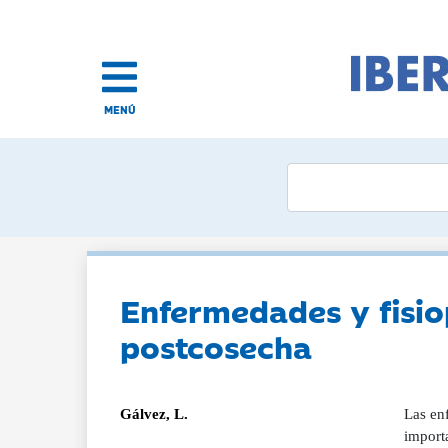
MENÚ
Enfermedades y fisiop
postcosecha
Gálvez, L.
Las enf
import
--
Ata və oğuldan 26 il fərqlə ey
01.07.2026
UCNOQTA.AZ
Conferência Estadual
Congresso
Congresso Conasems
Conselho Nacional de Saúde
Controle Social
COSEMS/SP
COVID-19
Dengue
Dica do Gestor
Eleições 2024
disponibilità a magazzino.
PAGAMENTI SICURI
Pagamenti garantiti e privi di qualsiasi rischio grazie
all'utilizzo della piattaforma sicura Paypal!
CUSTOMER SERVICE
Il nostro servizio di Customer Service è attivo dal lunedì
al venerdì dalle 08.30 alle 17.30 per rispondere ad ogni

_Задание_
Оформите в виде таблицы Markdown строки, начиная со строки, содержащей «Ata və oğuldan 26 il fərqlə ey», и заканчивая строкой, содержащей «PAGAMENTI SICURI», включительно, опустив пустые строки. Таблица должна иметь два столбца: «№» с порядковым номером и «Строка» с текстом строки.

_Результат выполнения_
| № | Строка |
|---|---|
| 1 | Ata və oğuldan 26 il fərqlə ey |
| 2 | 01.07.2026 |
| 3 | UCNOQTA.AZ |
| 4 | Conferência Estadual |
| 5 | Congresso |
| 6 | Congresso Conasems |
| 7 | Conselho Nacional de Saúde |
| 8 | Controle Social |
| 9 | COSEMS/SP |
| 10 | COVID-19 |
| 11 | Dengue |
| 12 | Dica do Gestor |
| 13 | Eleições 2024 |
| 14 | disponibilità a magazzino. |
| 15 | PAGAMENTI SICURI |